Until now, the presumptive Republican presidential nominee Donald Trump has offered some juicy -- and sometimes contradictory -- sound bites but no real policy on the Israeli-Palestinian conflict. That changed dramatically last week when one of his two top advisers on Israeli affairs was interviewed in Haaretz.

It was more than scary. It was terrifying.

The adviser, David Friedman, made it clear that Trump doesn't support a two-state solution and would even back Israeli annexation of all or parts of the West Bank. He basically tore up 50 years of bipartisan US policy toward Israel and the Palestinians and put forward extreme positions that even the government of Benjamin Netanyahu has not advocated.

The interview made it clear that electing Trump would be like putting an extreme zealot of the Jewish Home Party and the settler movement in the White House.

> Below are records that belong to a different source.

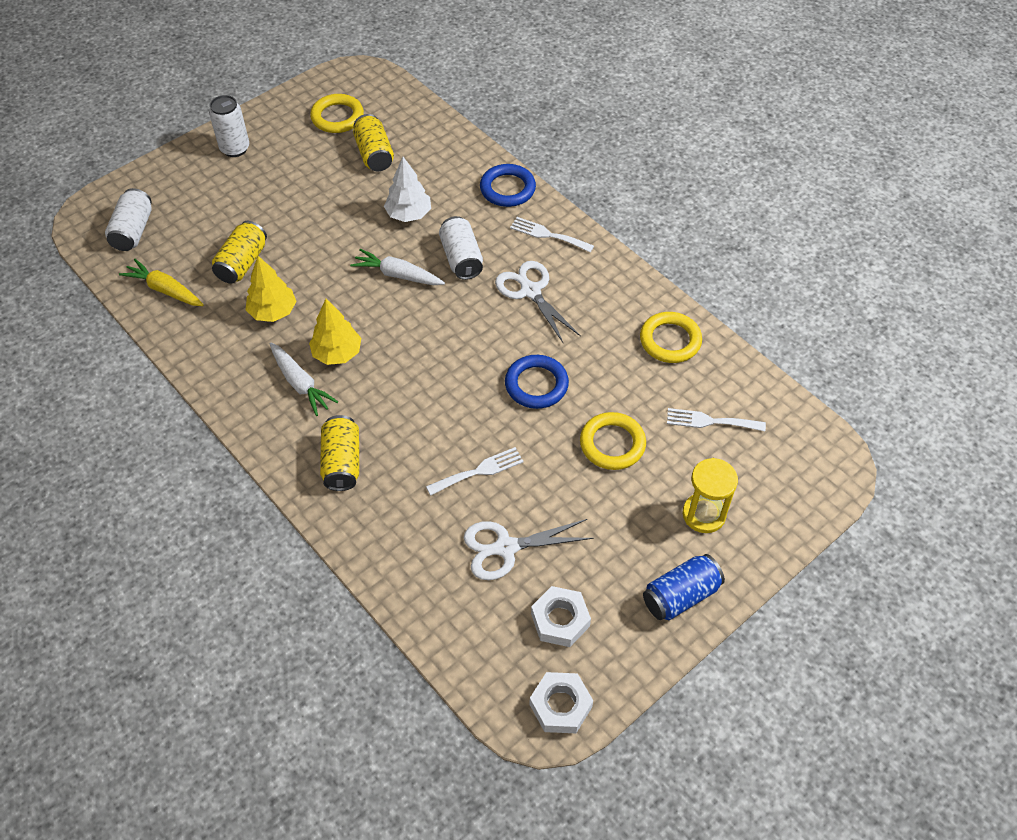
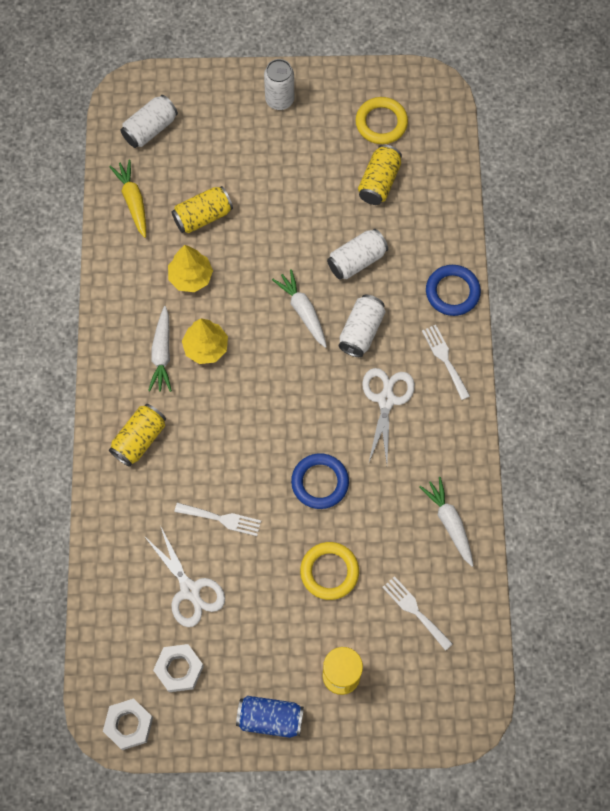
camera: 40 degrees right, 15 degrees up
white tree [384,157,431,222] -> white can [327,229,388,279]
white scissors [463,519,594,580] -> white scissors turned 150 degrees counterclockwise [144,527,225,627]
yellow ring [640,312,702,363] -> white carrot [420,477,474,567]

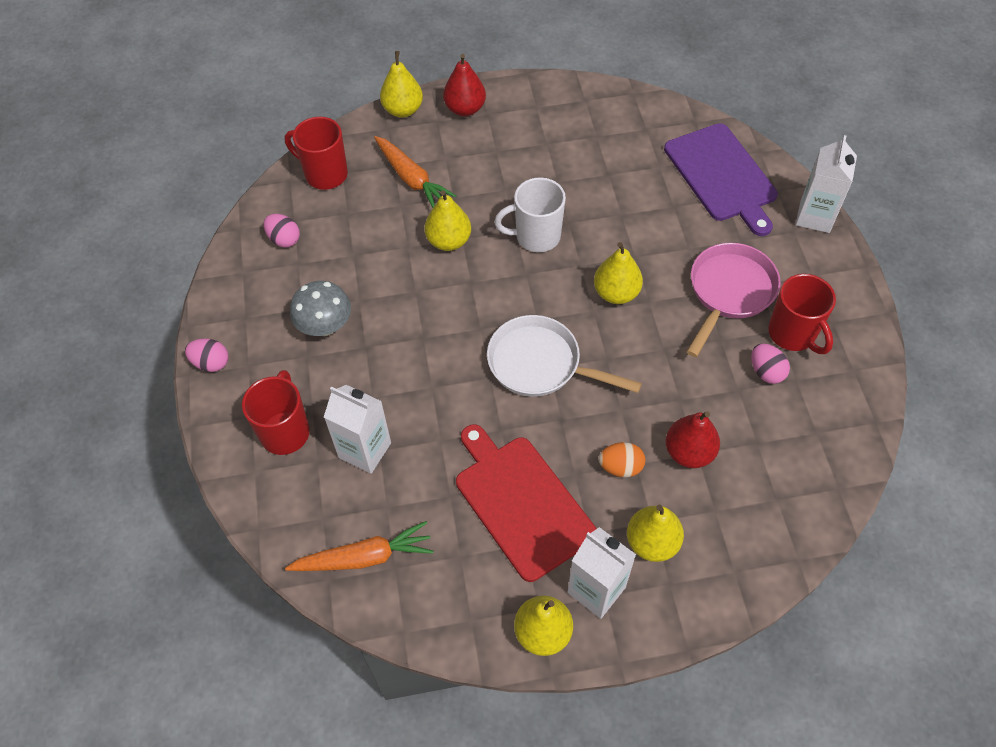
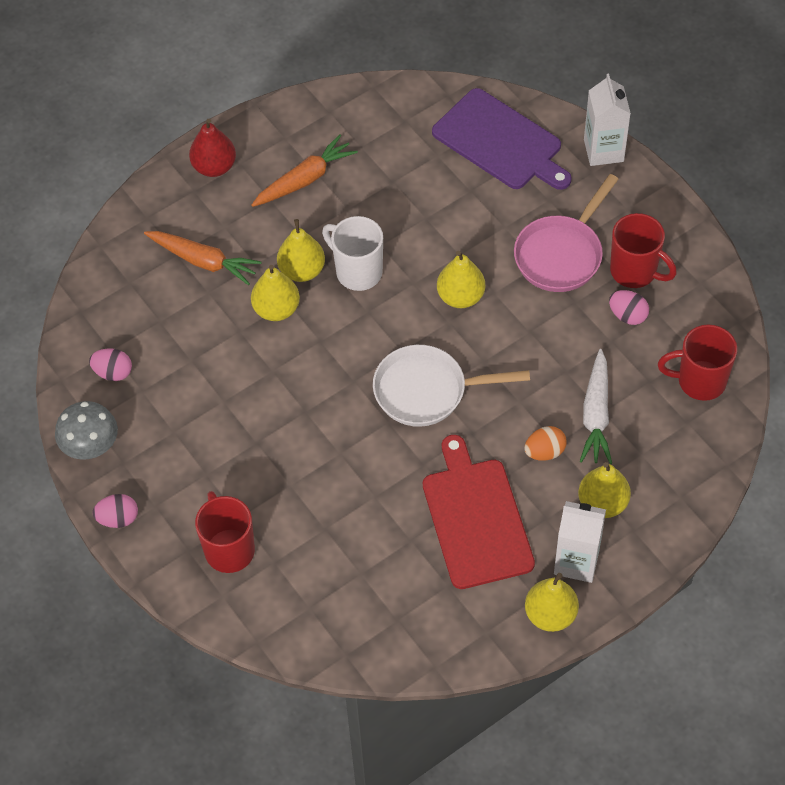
camera: 25 degrees left, 0 degrees up
red mug [285,117,348,190] -> red mug moved to [658,324,737,401]
orange carrot [285,521,433,571] -> orange carrot moved to [252,135,358,207]
grey mushroom [290,281,351,336] -> grey mushroom moved to [55,401,118,460]
white carton [324,385,391,474] -> none
yellow pear [380,51,423,118] -> yellow pear moved to [277,219,325,282]
red cutting board [456,425,596,582] -> red cutting board turned 45 degrees clockwise [423,435,535,589]
white mug [494,177,566,252] -> white mug turned 75 degrees clockwise [322,216,383,291]
red pear [665,411,720,468] -> white carrot [580,349,612,464]
pink pan [687,243,781,357] -> pink pan turned 150 degrees counterclockwise [514,174,619,292]

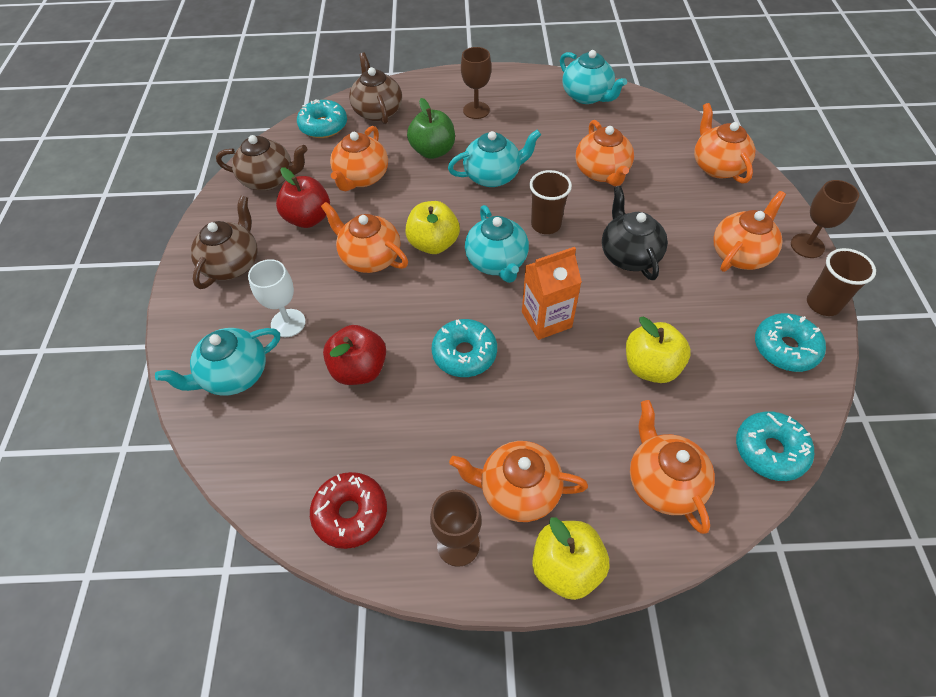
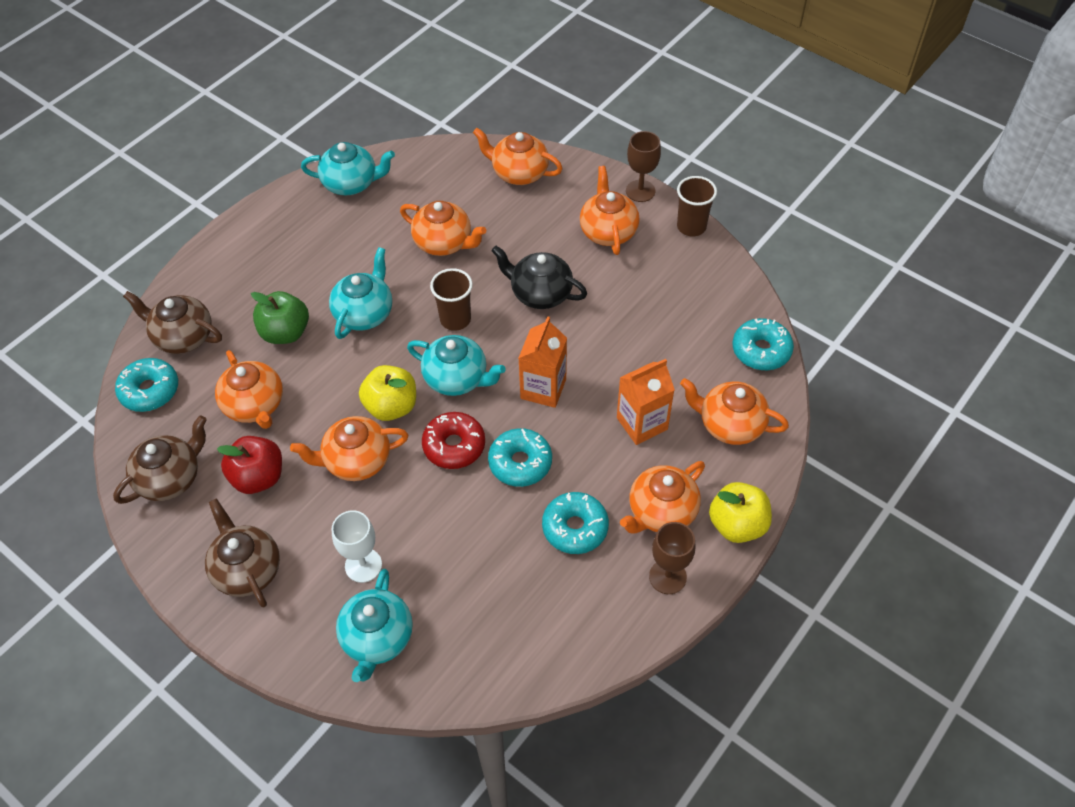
camera: 50 degrees left, 0 degrees up
red donut [310,472,387,549] -> red donut moved to [422,412,485,469]
red apple [323,325,386,385] -> none
brown goblet [461,47,491,119] -> none
yellow apple [626,317,691,383] -> none
turquoise donut [755,313,826,372] -> turquoise donut moved to [542,492,609,554]
none -> orange carton [617,359,675,445]

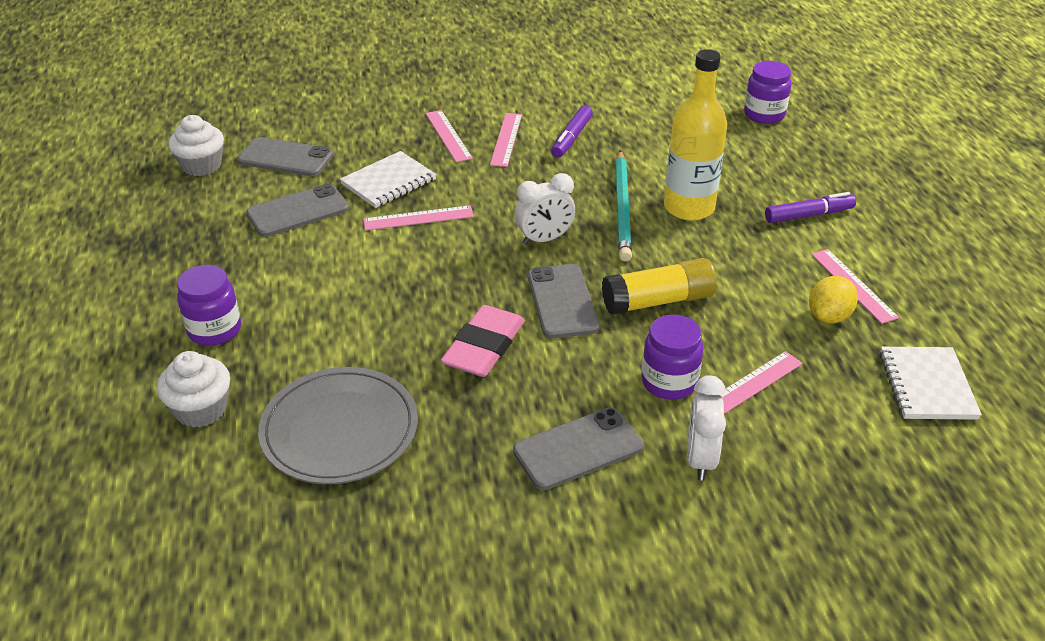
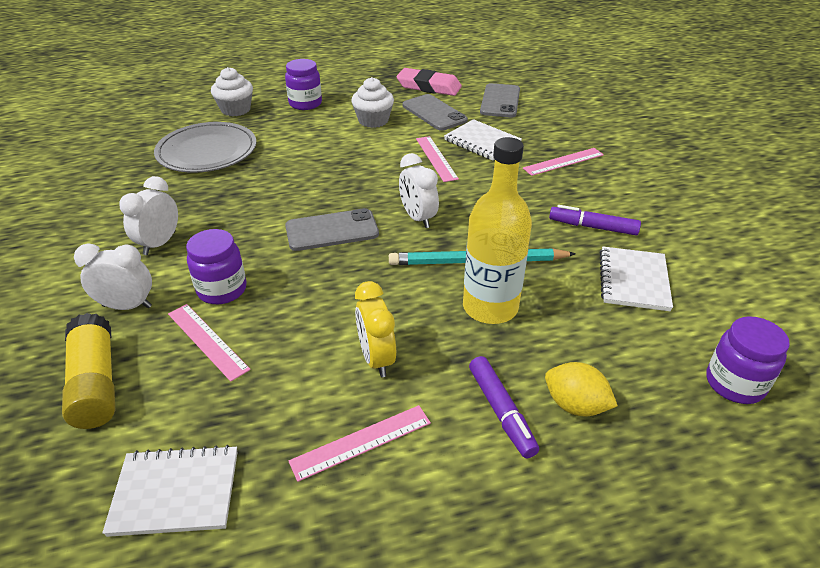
camera: 85 degrees right, 0 degrees up
white cupcake [168,115,224,176] -> white cupcake moved to [351,77,394,128]
pink eraser [441,305,525,377] -> pink eraser moved to [396,68,462,96]
pink ruler [490,113,522,167] -> none
grey phone [513,408,643,490] -> white clock [119,176,178,255]
yellow glue stick [602,258,717,315] -> yellow glue stick moved to [62,313,115,429]
yellow lemon [809,276,858,324] -> yellow lemon moved to [545,362,618,416]
none -> yellow clock [355,281,396,377]
none -> white notebook [600,246,673,311]

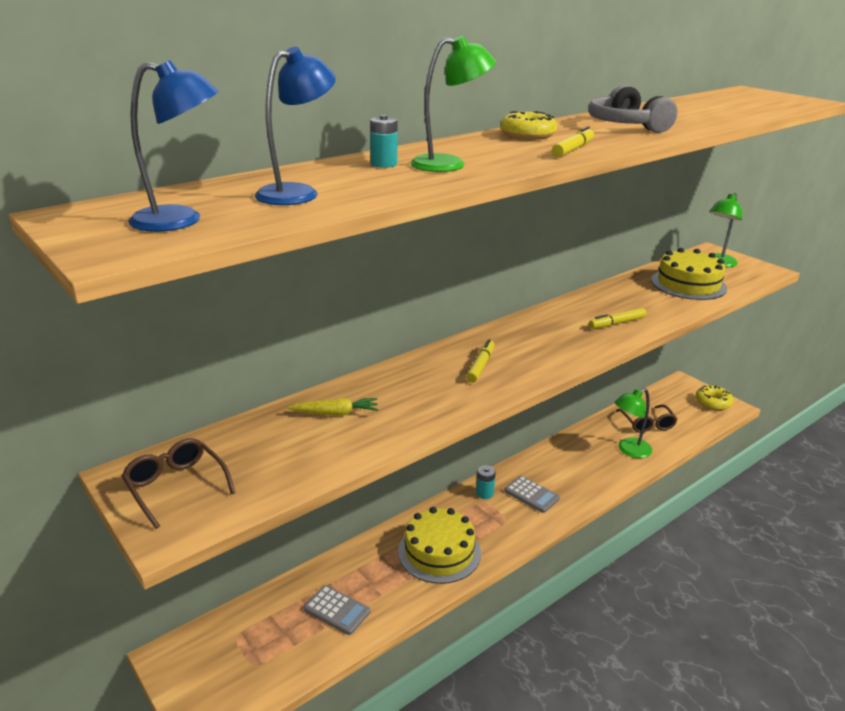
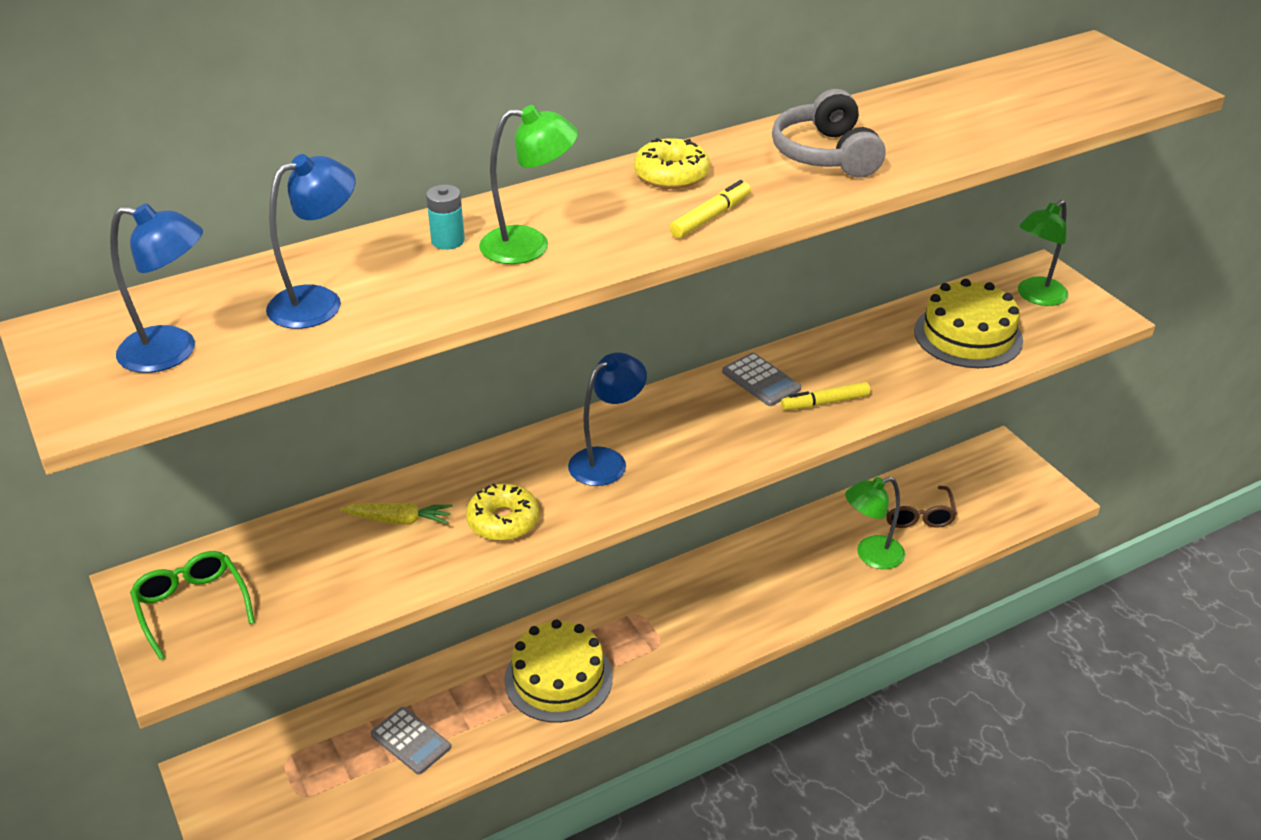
camera: 10 degrees right, 10 degrees up
brown glasses [122,438,236,529] -> green glasses [130,551,255,660]
yellow marker [466,339,495,383] -> blue lamp [568,352,647,486]
turquoise battery [476,465,496,499] -> none
grey calculator [504,476,560,513] -> grey calculator moved to [722,353,801,406]
yellow donut [695,385,734,410] -> yellow donut moved to [466,483,539,541]

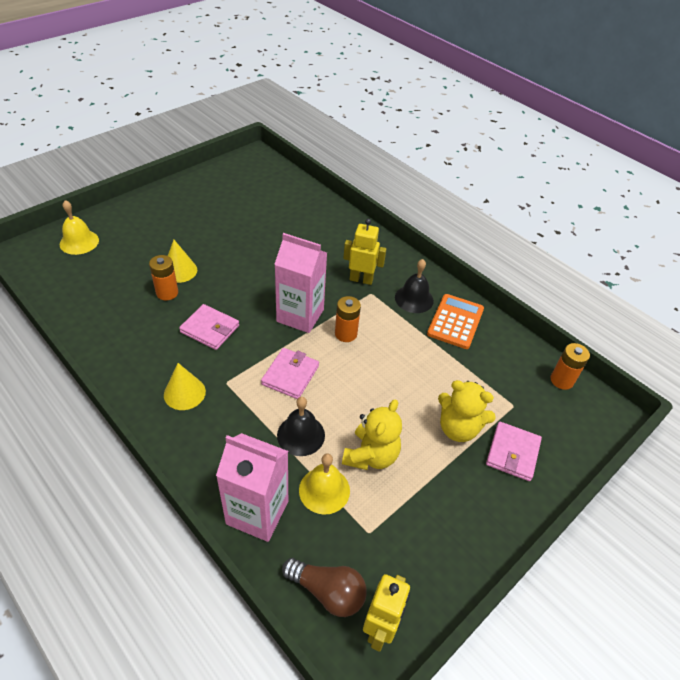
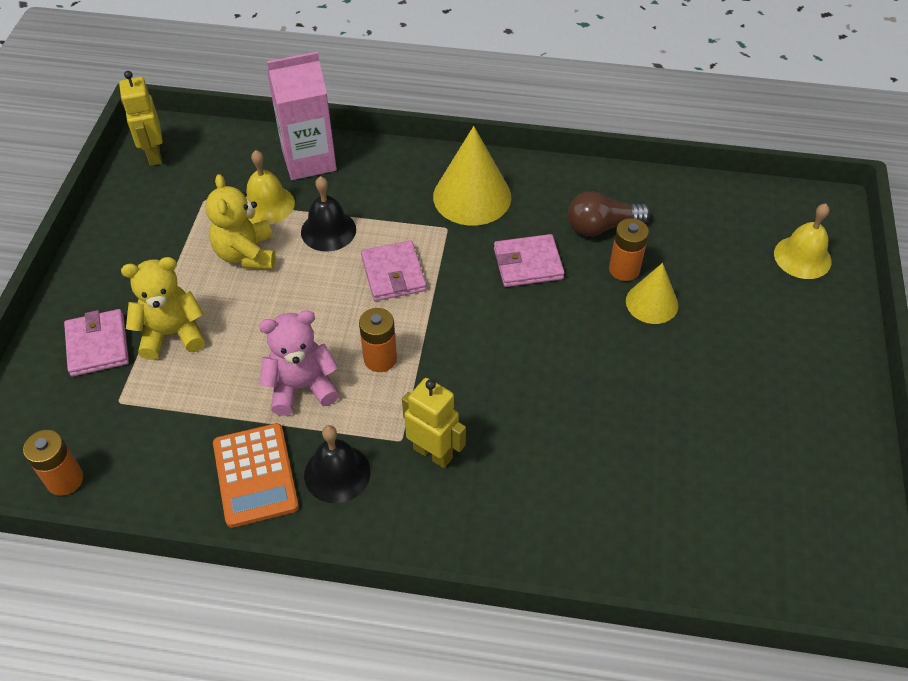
camera: 145 degrees right, 5 degrees up
yellow cone [164,363,206,410] -> yellow cone [433,126,511,226], size x1.63
pink carton [274,233,327,333] -> none
brown light bulb [282,558,367,617] -> brown light bulb moved to [568,191,651,236]
yellow robot [343,219,386,285] -> yellow robot turned 120 degrees counterclockwise [402,378,466,468]
none -> pink teddy bear [259,310,339,416]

Blithely abandoning support for a two-state solution and giving the settler movement and the rightists in the Israeli government a green light for annexation would place Israel on a perilous path. Anyone who truly cares about Israel's future as a democracy and as a Jewish homeland should be appalled. For decades, Israelis and Palestinians alike have relied on the steady support of the United States in pursuit of a sustainable and just peace. Even when their own leaders have lacked the courage and vision to move forward, successive US presidents of both parties have kept the flame of peace alive.

Trump would snuff it out in one mighty breath.

Friedman, a 57-year-old lawyer specializing in real estate and bankruptcies, heads the American Friends of Bet El, a West Bank settlement located north of Ramallah with a population of around 6,000, and has helped raise millions of dollars for the settlement in recent years. He is apparently a frontrunner for the job of US ambassador to Israel, should Trump be elected.

Friedman's statements expanded what Trump himself said in an interview to the London Daily Mail on May 3, in which he stated that he was in favor of continued Israeli settlement of the West Bank: "They really have to keep going, they have to keep moving forward. Look missiles were launched into Israel and Israel was never properly treated by our country."

But Friedman's words take this already irresponsible position a huge -- and dangerous -- step further. Asked by Haaretz reporter Barak Ravid if Trump would support the annexation of at least parts of the West Bank to Israel, he said: "I would expect that he would."

Clearly, there are many reasons why it is imperative to defeat Donald Trump this November. Our country's future -- and that of the entire world -- depends on it. Our democracy, our common decency, our economy and our society are all at stake.

David Friedman's interview also shows that the two-state solution -- and any hope that Israel and the Palestinians can live in peace and security and that Israel can preserve its democratic future as a Jewish homeland -- also hang in the balance.